- Job item
After finding the line with "(196, 217) none" in the data below, set down exactly each line through the one with "[238,274,281,284] main.c ->", inclusive, and stop there.

- Given information

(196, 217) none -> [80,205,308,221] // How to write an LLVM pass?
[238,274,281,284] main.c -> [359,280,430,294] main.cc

...

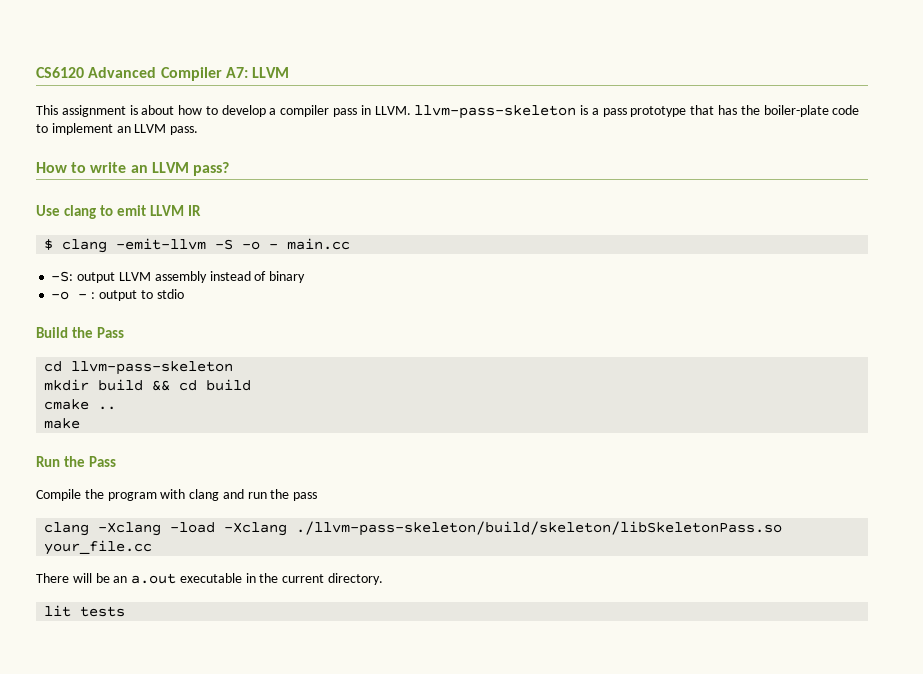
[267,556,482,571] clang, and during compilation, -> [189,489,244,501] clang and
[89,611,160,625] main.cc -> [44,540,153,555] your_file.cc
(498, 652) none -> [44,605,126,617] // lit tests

- Finished task
(196, 217) none -> [80,205,308,221] // How to write an LLVM pass?
[238,274,281,284] main.c -> [359,280,430,294] main.cc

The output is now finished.